**Assignment**
Restate, exactly as written, the entries below from the line that holds "cB cedc | %13" through the line that holds "--remote-domain-name <value>". Pictures are not part of the copy.

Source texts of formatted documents
_ _ _ _ _ _ _

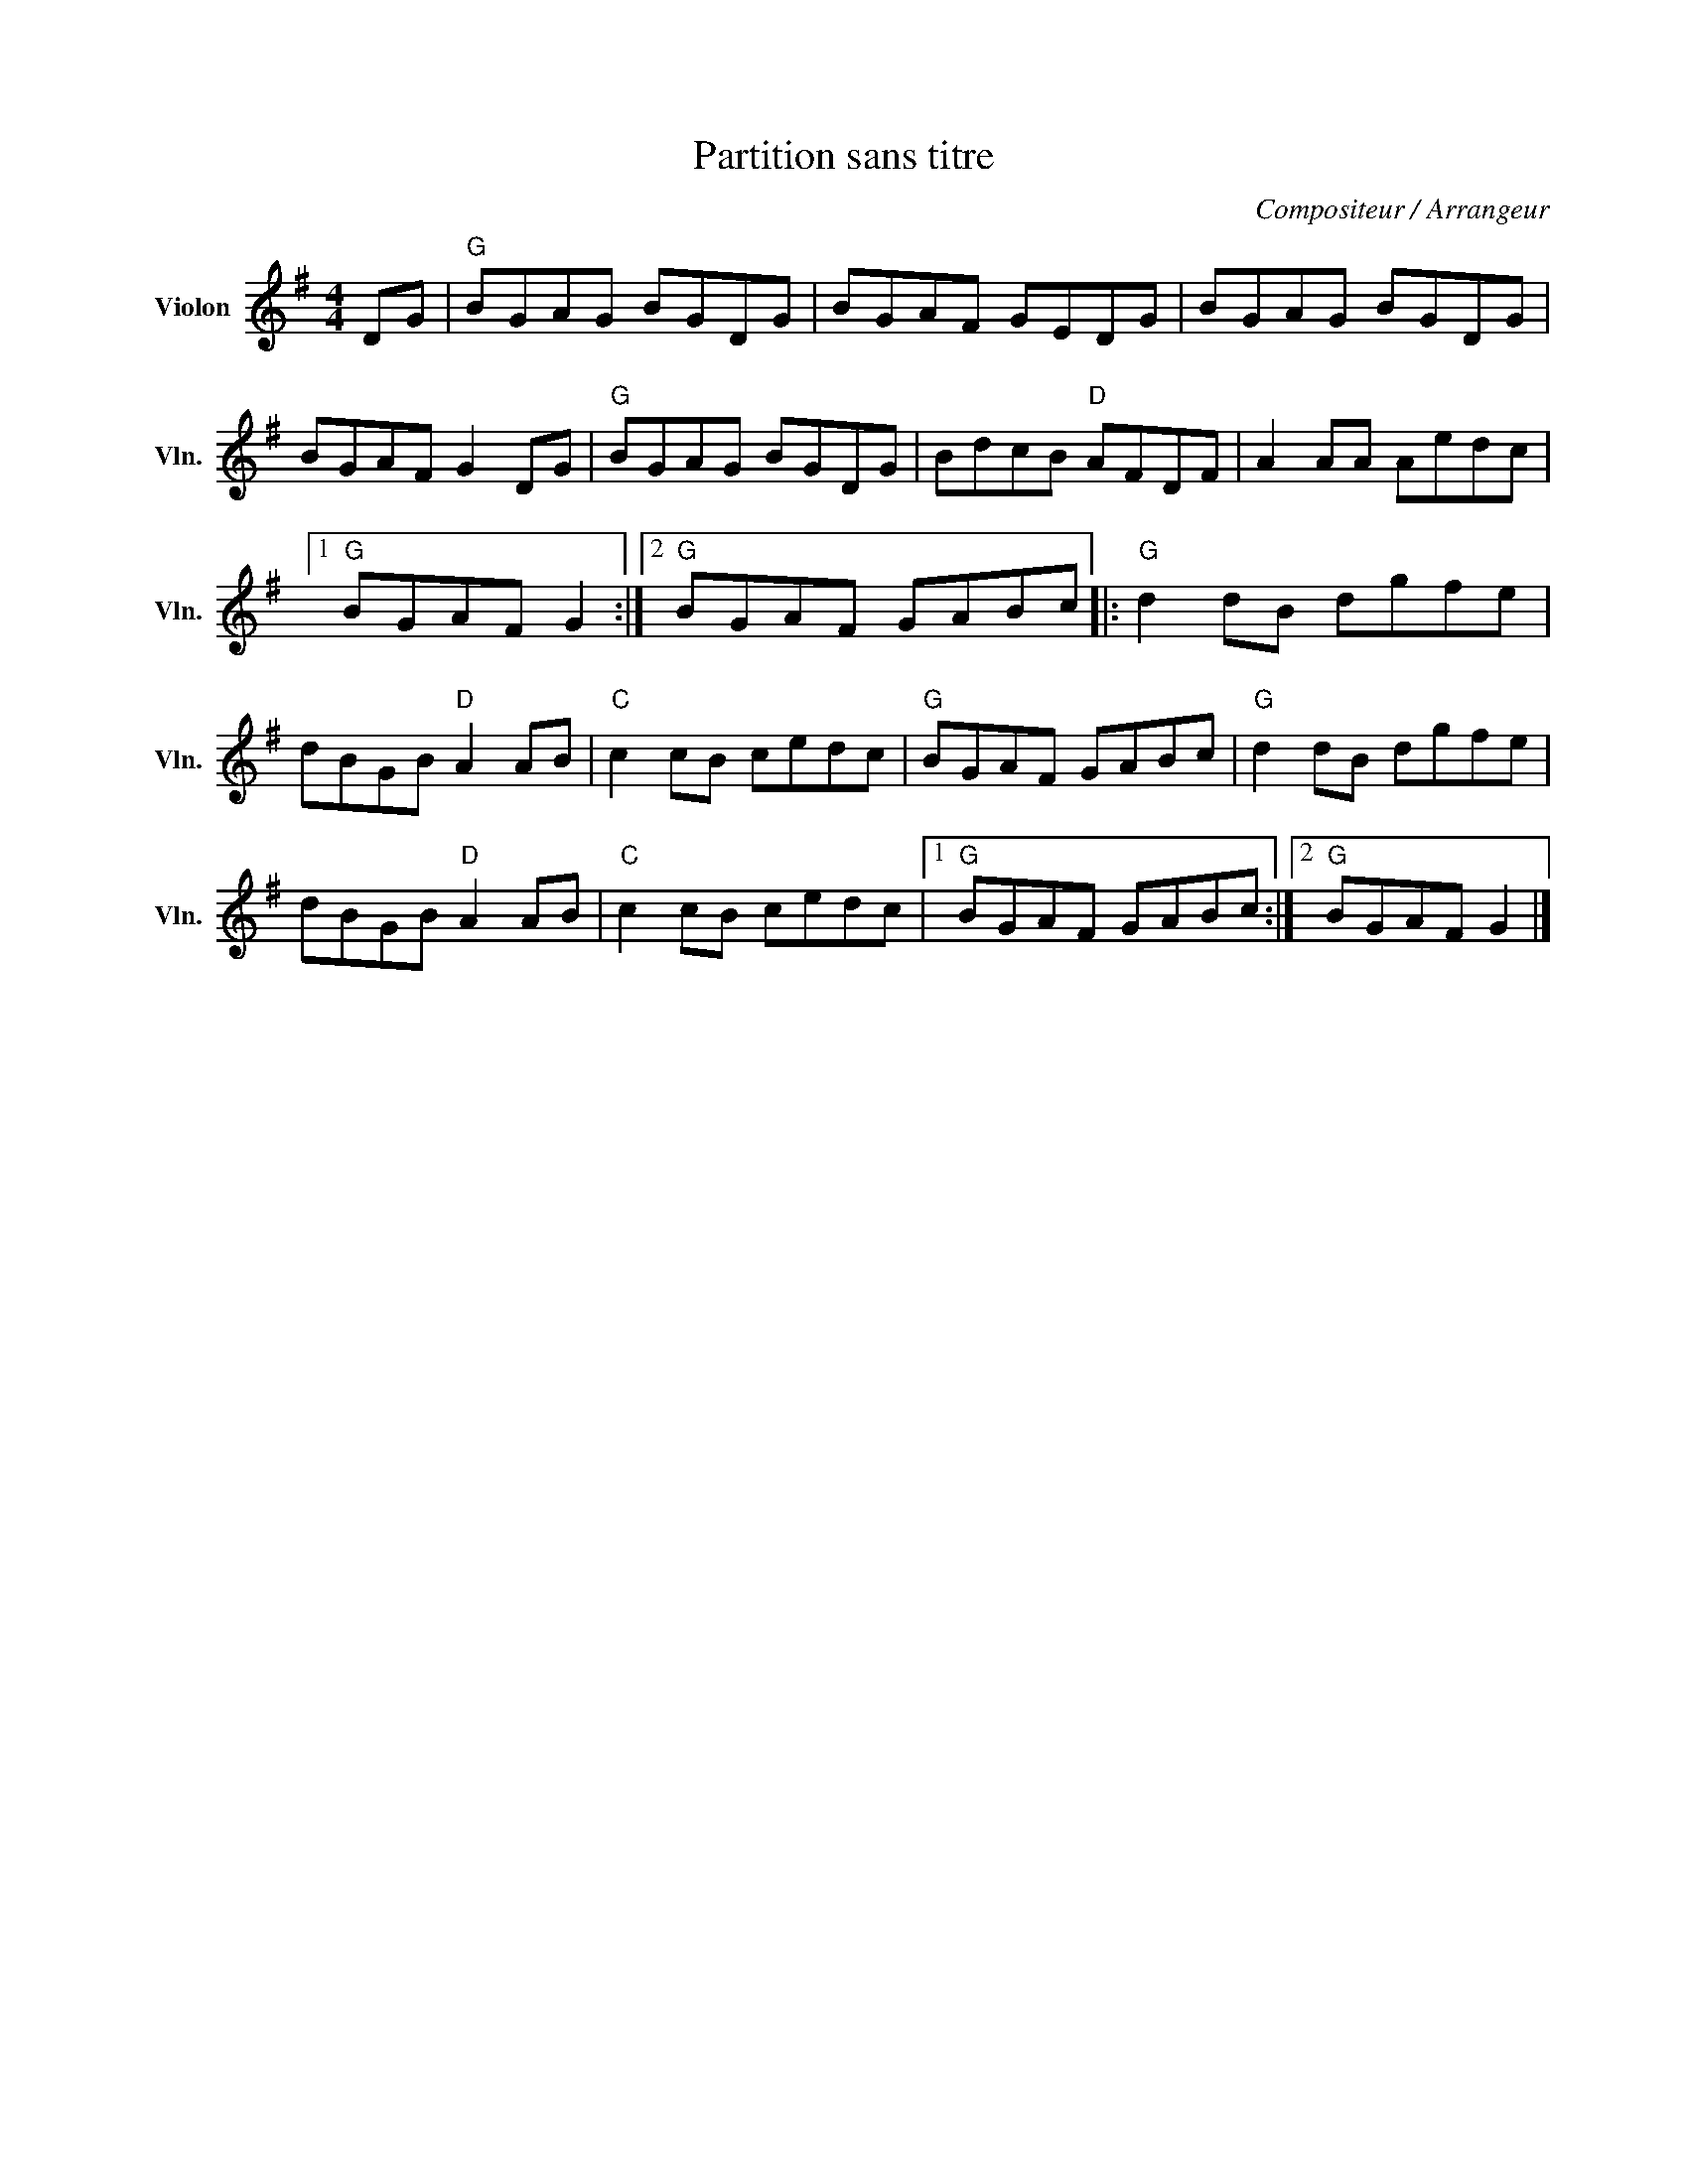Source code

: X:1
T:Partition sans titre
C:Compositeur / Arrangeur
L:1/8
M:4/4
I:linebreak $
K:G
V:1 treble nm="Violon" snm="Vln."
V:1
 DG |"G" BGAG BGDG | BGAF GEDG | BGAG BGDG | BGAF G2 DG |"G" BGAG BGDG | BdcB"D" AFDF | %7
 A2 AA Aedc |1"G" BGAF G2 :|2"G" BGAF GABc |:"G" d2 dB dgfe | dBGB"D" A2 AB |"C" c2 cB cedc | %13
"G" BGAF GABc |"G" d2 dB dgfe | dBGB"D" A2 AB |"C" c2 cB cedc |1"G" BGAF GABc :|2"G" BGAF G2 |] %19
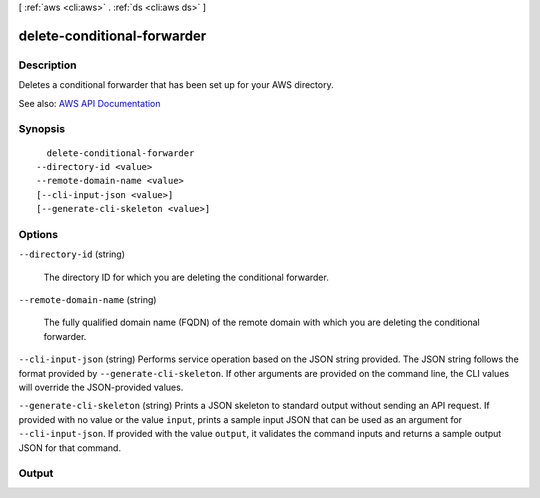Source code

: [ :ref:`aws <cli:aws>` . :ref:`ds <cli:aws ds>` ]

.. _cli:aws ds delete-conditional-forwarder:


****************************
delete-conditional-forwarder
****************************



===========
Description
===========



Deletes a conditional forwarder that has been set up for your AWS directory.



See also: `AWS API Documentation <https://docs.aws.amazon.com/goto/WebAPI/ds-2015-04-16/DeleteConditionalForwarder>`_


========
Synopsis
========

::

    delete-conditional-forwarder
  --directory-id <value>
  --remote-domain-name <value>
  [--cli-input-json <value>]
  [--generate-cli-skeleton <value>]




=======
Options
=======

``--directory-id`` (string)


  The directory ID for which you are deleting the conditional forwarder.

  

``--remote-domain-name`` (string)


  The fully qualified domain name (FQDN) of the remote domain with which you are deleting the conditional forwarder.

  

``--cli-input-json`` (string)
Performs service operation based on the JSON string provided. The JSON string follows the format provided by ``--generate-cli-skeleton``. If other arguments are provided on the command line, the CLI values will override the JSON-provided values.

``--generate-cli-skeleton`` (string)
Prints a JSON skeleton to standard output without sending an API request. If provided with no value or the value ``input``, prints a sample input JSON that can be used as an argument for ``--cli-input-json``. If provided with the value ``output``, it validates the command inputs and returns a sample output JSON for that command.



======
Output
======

_ _ _ _ _ _ _

**Result of this task**
 A2 AA Aedc |1"G" BGAF G2 :|2"G" BGAF GABc |:"G" d2 dB dgfe | dBGB"D" A2 AB |"C" c2 cB cedc | %13
"G" BGAF GABc |"G" d2 dB dgfe | dBGB"D" A2 AB |"C" c2 cB cedc |1"G" BGAF GABc :|2"G" BGAF G2 |] %19
Source code

: [ :ref:`aws <cli:aws>` . :ref:`ds <cli:aws ds>` ]

.. _cli:aws ds delete-conditional-forwarder:


****************************
delete-conditional-forwarder
****************************



===========
Description
===========



Deletes a conditional forwarder that has been set up for your AWS directory.



See also: `AWS API Documentation <https://docs.aws.amazon.com/goto/WebAPI/ds-2015-04-16/DeleteConditionalForwarder>`_


========
Synopsis
========

::

    delete-conditional-forwarder
  --directory-id <value>
  --remote-domain-name <value>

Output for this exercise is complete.